France Ends Smoking Ban In Posters And Photographs

France Restores Smoking To National History

The French have long been synonymous with tobacco use, with national icons like fashion designer Coco Chanel and filmmaker-comedian Jacques Tati usually seen puffing away on the streets of Paris.

And now, politicians will be letting those bygone heroes indulge in their favorite vice once more, as a French parliamentary commission voted Wednesday for a bill that would exclude cultural heritage from the stringent health legislation passed in 1991 that forbids any direct or indirect promotion of smoking, the AFP is reporting.

"The falsifications of history, the censorship of works of the mind, the denial of reality... should remain the ignominious mark of totalitarian regimes," the bill proposed by the opposition Socialists is quoted by the Telegraph as saying.

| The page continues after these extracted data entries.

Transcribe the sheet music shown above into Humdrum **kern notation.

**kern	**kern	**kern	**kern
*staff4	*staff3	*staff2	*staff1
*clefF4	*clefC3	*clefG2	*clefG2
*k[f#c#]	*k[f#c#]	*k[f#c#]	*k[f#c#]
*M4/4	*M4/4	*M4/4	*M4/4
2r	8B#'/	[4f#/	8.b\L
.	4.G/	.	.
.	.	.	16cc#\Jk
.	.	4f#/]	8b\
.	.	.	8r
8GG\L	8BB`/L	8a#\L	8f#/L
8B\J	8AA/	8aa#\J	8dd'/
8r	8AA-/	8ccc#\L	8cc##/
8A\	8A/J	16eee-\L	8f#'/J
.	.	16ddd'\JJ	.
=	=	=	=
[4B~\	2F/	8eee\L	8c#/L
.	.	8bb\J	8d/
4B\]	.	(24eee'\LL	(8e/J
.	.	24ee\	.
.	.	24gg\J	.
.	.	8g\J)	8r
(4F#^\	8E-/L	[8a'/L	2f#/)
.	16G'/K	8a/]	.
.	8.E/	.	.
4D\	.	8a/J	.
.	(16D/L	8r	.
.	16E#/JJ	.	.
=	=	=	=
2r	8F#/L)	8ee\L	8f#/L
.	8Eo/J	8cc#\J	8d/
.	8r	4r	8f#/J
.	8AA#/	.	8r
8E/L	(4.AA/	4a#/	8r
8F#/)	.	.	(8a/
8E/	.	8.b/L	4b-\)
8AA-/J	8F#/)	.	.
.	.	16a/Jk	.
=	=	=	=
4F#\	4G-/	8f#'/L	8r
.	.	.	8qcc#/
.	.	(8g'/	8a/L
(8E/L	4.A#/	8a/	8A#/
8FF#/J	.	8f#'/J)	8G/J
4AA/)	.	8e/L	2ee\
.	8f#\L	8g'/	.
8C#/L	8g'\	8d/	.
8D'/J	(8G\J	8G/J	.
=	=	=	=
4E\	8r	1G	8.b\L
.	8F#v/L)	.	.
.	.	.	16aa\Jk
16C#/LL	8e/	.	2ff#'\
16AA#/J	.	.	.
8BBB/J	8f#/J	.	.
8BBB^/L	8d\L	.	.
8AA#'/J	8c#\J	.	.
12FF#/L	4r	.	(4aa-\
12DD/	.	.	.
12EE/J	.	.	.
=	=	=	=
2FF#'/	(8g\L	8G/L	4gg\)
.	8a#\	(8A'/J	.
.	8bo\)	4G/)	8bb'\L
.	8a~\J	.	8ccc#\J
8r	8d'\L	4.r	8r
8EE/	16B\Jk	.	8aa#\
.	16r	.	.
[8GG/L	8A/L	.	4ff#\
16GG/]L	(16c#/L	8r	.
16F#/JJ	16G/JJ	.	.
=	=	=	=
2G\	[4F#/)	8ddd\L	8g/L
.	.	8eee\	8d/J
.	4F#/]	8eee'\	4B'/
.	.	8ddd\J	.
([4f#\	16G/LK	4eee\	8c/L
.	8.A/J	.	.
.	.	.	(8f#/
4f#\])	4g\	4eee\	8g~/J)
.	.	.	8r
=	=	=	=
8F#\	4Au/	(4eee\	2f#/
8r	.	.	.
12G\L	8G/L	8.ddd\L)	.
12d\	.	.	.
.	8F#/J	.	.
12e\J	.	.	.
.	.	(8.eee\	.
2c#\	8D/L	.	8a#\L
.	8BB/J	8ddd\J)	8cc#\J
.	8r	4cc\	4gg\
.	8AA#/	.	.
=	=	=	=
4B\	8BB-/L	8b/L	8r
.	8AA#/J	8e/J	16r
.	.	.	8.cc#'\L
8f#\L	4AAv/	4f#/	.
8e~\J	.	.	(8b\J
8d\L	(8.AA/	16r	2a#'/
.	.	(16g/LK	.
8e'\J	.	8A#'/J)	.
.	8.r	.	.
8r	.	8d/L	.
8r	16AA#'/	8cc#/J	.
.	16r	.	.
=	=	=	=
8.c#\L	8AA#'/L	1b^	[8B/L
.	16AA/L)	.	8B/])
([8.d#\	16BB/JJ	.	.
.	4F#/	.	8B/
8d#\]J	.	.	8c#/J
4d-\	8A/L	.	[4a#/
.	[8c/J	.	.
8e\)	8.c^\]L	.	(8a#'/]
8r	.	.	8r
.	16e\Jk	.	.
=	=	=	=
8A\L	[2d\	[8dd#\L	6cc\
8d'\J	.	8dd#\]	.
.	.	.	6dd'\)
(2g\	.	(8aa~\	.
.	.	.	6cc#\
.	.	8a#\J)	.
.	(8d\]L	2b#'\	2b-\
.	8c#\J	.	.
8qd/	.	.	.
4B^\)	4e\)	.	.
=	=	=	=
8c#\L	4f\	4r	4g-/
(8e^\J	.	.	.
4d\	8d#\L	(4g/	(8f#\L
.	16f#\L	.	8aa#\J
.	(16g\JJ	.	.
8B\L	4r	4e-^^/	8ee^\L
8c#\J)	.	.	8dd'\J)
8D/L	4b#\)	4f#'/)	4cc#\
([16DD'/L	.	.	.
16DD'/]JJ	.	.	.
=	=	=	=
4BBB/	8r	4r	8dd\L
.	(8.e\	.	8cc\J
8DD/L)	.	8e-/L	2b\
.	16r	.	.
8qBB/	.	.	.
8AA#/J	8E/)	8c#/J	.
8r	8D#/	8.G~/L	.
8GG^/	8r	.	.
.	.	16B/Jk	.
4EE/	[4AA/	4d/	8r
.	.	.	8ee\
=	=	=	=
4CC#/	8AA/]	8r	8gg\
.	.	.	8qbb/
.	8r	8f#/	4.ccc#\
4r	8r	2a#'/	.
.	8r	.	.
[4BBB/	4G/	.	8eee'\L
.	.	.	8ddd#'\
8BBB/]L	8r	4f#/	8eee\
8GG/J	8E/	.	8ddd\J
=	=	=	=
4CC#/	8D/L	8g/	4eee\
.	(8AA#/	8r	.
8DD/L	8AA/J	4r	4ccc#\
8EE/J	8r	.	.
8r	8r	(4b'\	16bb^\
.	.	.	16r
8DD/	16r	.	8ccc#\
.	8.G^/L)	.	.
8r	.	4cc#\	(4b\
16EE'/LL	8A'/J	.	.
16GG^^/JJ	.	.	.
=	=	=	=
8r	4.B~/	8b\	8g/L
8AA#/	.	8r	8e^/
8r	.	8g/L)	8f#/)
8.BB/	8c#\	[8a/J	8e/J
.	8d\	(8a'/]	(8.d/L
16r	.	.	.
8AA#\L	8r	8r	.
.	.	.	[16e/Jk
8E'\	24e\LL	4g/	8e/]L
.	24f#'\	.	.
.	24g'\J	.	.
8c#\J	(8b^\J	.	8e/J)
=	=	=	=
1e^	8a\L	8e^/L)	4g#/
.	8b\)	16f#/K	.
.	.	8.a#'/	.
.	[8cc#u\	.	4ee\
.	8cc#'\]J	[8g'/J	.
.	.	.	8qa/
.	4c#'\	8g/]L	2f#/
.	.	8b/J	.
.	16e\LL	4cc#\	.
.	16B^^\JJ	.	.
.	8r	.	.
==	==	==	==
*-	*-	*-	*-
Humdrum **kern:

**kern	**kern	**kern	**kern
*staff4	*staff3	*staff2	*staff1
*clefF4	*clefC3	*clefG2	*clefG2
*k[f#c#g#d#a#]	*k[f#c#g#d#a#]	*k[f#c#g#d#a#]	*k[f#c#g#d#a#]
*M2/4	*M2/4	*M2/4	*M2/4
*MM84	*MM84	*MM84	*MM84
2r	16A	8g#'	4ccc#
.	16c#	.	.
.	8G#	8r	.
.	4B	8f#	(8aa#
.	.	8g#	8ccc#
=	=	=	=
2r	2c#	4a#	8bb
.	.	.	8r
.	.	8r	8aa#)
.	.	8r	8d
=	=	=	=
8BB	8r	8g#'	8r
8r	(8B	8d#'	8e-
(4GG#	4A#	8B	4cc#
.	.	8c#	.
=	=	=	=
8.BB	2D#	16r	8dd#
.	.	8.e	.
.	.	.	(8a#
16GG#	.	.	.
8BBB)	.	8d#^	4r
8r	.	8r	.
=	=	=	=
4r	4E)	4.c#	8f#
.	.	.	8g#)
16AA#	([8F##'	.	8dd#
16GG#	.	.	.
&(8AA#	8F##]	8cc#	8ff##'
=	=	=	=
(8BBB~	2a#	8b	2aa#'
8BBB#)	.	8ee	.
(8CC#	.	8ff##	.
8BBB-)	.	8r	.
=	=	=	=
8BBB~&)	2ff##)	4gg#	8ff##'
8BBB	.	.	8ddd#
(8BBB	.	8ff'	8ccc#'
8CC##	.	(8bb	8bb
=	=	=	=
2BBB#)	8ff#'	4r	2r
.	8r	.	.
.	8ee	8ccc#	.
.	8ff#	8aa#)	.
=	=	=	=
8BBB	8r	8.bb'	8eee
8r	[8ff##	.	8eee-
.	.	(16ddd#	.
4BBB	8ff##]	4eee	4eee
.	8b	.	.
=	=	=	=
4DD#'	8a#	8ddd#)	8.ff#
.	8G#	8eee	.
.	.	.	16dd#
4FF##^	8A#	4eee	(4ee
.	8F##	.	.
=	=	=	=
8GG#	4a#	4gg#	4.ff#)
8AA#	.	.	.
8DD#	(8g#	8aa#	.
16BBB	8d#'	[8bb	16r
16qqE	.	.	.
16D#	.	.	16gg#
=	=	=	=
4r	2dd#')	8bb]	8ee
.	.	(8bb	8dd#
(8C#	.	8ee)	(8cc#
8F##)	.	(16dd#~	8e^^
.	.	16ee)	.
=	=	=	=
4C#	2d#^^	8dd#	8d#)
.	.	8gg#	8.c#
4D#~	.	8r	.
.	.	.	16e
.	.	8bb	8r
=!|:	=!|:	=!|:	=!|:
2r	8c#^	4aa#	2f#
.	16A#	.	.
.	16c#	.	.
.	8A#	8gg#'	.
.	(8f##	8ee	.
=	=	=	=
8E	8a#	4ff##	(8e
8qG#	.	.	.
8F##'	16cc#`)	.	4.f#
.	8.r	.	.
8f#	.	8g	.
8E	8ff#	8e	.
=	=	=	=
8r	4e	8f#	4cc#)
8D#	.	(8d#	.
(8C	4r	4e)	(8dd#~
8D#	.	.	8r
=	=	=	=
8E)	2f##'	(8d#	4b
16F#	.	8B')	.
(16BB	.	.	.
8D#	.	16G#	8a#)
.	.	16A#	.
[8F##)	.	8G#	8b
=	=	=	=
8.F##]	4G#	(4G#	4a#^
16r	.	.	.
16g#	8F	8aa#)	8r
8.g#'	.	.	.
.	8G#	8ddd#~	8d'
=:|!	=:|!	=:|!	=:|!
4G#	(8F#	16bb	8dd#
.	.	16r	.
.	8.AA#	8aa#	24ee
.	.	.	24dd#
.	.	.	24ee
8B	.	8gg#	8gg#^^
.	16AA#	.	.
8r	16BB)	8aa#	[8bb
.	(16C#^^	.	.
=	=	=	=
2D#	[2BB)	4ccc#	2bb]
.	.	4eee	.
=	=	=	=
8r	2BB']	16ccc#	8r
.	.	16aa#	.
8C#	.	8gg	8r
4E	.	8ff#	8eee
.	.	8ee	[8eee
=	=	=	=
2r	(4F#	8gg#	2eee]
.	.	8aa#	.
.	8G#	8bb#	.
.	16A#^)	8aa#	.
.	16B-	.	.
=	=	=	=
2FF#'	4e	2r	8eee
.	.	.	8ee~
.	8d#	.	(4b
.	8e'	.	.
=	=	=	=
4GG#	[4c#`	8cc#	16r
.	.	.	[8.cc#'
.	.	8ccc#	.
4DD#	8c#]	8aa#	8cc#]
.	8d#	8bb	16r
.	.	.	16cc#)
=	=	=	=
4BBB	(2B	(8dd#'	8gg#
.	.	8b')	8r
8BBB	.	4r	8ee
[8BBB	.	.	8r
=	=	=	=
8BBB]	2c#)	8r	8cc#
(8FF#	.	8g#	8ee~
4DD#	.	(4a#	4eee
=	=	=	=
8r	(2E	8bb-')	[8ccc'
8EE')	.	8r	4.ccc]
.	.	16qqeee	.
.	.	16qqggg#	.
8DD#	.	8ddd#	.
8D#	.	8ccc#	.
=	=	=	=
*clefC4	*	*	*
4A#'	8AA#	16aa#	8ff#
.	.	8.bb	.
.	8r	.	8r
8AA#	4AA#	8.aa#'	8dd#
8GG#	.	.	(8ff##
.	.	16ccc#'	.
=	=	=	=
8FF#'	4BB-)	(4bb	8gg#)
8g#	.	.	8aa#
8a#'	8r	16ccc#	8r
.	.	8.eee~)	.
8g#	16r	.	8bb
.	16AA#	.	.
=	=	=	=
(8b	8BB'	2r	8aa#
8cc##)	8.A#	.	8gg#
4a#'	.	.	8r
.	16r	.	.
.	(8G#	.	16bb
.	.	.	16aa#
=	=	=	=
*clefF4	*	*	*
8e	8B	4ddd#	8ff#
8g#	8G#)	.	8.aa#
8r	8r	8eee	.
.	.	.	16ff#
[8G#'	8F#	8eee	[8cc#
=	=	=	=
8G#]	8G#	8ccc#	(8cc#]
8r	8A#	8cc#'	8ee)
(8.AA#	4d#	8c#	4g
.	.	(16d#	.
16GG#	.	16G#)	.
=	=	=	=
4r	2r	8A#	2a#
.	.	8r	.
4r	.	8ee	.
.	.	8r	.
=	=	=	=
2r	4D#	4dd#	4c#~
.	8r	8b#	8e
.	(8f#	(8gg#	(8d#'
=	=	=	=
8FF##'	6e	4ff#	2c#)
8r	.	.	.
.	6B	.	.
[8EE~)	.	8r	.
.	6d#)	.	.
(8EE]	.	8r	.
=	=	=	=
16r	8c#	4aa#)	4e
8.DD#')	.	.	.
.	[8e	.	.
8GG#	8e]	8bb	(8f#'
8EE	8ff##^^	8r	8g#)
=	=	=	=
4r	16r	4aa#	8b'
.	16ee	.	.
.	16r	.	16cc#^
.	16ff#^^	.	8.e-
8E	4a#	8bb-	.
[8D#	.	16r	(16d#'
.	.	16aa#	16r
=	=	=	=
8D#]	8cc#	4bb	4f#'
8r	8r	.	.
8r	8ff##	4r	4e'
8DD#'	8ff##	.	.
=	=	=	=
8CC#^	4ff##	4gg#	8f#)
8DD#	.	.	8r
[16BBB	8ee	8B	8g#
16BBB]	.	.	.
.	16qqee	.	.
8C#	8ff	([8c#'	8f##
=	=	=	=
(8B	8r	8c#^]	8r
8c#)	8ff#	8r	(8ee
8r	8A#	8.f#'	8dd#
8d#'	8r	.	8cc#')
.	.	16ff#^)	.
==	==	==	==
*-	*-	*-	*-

The anti-smoking law had been known to spark outcry several times in recent years, usually in connection with a cultural matter. Tati's trademark pipe was replaced by an absurd-looking yellow windmill in a 2009 campaign -- a move which one cinema expert said would have made him "die laughing." Earlier that same year, producers of the biopic Coco Before Chanel dropped a poster campaign which featured actress Audrey Tautou holding a cigarette in her hands.

And when former president Jacques Chirac's cigarette was removed from the cover of his memoirs, celebrity author Frédéric Beigbeder sneered, "[This] is a denial of historical reality, like Stalin erasing one by one the members of his Politburo."